Все обошлось, конечно, и Нина не стала наказывать детей, а Максим, с перебинтованной головой, и в тот раз рассмеялся как ни в чем не бывало, даже подмигнув Роману:
– Вот именно, мужчина должен быть как скала! Правильно я говорил.
Может, правильно, может, нет, но ненависть, глубоко спрятанная, подспудная ненависть, с которой дети встречали Максима, и то облегчение от этого гнетущего, омерзительного чувства, которое они испытывали, когда Максим уходил, эта ненависть и одновременно облегчение от нее были самым страшным испытанием для них.
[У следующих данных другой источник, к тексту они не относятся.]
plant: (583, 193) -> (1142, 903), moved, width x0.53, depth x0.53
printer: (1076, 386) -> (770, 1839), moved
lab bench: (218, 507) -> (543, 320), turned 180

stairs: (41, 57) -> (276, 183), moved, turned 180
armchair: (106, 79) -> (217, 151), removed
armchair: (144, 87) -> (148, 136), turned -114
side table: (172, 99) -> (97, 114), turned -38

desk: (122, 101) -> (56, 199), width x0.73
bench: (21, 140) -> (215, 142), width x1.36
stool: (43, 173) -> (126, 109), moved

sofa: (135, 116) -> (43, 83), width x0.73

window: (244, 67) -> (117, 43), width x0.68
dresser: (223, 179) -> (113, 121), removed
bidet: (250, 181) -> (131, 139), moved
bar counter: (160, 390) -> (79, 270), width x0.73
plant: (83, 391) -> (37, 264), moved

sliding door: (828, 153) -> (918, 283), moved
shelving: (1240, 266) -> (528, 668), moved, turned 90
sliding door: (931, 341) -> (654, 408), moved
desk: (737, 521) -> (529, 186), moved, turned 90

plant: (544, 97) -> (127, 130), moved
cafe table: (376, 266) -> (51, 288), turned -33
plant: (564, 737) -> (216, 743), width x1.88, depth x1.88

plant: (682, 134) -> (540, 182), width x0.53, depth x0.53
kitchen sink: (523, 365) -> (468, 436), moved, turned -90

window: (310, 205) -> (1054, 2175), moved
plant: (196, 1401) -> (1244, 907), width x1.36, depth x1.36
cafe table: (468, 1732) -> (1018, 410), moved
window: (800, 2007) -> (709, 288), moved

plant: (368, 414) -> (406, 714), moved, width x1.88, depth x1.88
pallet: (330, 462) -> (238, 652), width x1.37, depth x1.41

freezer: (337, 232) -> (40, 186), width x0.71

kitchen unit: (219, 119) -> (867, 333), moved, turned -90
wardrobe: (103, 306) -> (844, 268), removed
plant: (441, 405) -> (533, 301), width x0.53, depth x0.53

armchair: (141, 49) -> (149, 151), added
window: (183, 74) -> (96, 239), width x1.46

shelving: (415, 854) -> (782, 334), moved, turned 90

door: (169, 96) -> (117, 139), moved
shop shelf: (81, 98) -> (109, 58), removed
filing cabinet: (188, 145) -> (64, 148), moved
Да и для Максима в будущем тоже.
В три часа пополудни Антон Иванович, как штык, стоял около Разумовских бань. Лет сорок, пожалуй, не виделись они с Виталием Капитоновым, и трудно, конечно, сказать, узнают ли они друг друга, во всяком случае Антона Ивановича редко кто признавал сразу: широкая окладистая борода, большие залысины на голове и тяжелые массивные очки делали свое дело. Но вот странная вещь: сам он Виталия Капитонова узнал мгновенно. Быстрый, с серебристым упругим ежиком на голове, с ярким румянцем на щеках, в длинном черном кожаном плаще, с игривой тросточкой в одной руке, а в другой с небольшим ридикюлем, из которого смело торчал дубовый веник, Виталий сразу производил впечатление красавца-мужчины, к тому же удачника, к тому же денежного мешка. Была в его движениях некая барская свобода, уверенность и широта натуры.
– А тросточка-то зачем? – первое, что спросил у него Антон Иванович (нашел что спросить).
Виталий громко рассмеялся (при этом зубы его белоснежно и блистательно обнажились):
– Для понта, для понта, Антоша! – И он крепко, по-медвежьи ухватисто обнял Антона Ивановича, бросив ридикюль прямо на землю, на зеленую траву газонной лужайки.
Первые слова, первые восклицания и удивления – все это проходило для Антона Ивановича как в тумане, и по-настоящему он пришел в себя, только когда они сидели уже в предбаннике, и к ним подкатил простецкий такой мужичок в лихой войлочной шляпе:
– Ну, Виталий Константиныч, какого сегодня парку сделаем?
– Первейшего, первейшего, Никитич! У меня, вот видишь, – он ткнул пальцем в пухловатую грудь Антона Ивановича, – сегодня друг в гостях, друг детства, понимаешь, а? Так что ты уж постарайся, Никитич, чтоб с огоньком был парок, с задорцем, ядреный!